De : users-bounces_at_[hidden] [mailto:users-bounces_at_[hidden]] De la part de John Hearns
Envoyé : vendredi 21 janvier 2011 11:35
À : Open MPI Users
Objet : Re: [OMPI users] Help with some fundamentals
On 20 January 2011 16:50, Olivier SANNIER <Olivier.SANNIER_at_[hidden]> wrote:
> So there is no dynamic discovery of nodes available on the network.
> Unless, of course, if I was to write a tool that would do it before
> the actual run is started.
That is in essence what a batch scheduler does.
OK, to be honest it has to be set up with a list of ths hosts you have in the beginning.
(Actually - any Condor experts here - you can join a Condor pool dynamically can't you?)
Once the batch scheduler knows all the hosts you have available, you run a batch daemon on each machine, for example the PBS Mom process or the Gridengine execd The batch scheduler machine will keep track of which hosts respond - any which do not respond are marked as 'dwon' and you will not be able to schedule jobs on them.

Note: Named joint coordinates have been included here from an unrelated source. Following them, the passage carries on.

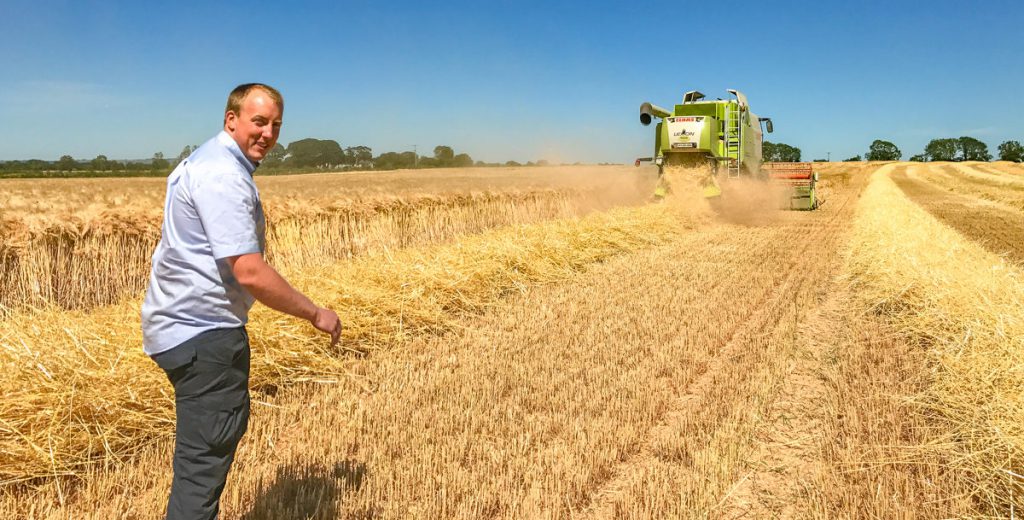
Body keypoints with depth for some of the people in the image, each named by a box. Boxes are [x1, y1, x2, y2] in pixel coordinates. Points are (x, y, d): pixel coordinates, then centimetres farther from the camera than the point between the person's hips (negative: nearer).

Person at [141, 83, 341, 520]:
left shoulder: (208, 160, 12)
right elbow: (250, 272, -27)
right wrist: (315, 314, -17)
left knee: (227, 427, 25)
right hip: (202, 332, -11)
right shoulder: (224, 177, -21)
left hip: (193, 321, 11)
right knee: (205, 456, -2)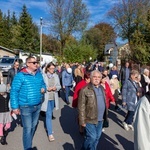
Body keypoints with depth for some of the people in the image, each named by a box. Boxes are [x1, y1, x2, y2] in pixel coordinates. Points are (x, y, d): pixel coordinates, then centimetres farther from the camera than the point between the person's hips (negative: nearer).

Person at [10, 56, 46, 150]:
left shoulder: (39, 74, 4)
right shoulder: (20, 76, -15)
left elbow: (43, 84, 19)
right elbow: (14, 91, -14)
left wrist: (43, 89, -5)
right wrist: (15, 107, -15)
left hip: (38, 105, 6)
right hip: (26, 107, -6)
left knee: (34, 126, 22)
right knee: (27, 128, 1)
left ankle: (28, 142, 45)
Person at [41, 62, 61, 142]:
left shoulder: (56, 76, 5)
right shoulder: (43, 76, -9)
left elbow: (59, 86, 9)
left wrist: (56, 88, -11)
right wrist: (47, 88, -20)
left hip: (54, 98, 5)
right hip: (46, 97, -5)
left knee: (50, 114, 20)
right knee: (48, 115, -6)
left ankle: (48, 127, 41)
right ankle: (50, 133, 0)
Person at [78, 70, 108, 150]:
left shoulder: (102, 88, 8)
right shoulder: (85, 90, -15)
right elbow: (81, 107, -16)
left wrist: (105, 116, 14)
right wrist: (82, 121, -16)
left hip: (100, 119, 7)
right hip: (90, 119, -7)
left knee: (97, 137, 17)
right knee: (92, 137, 0)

the batch scheduler will decide which hosts are free to run jobs - based on how many jobs are already running on a host, and how busy the host is - indeed you can have your own metrics, such as the numebr of liceses free for commercial software.
the batch scheduler then gives your program a list of hostnames - which you in tuurn use with the 'mpirun' command which actually fires off the MPI processes.
Thanks, that makes it clearer to me now.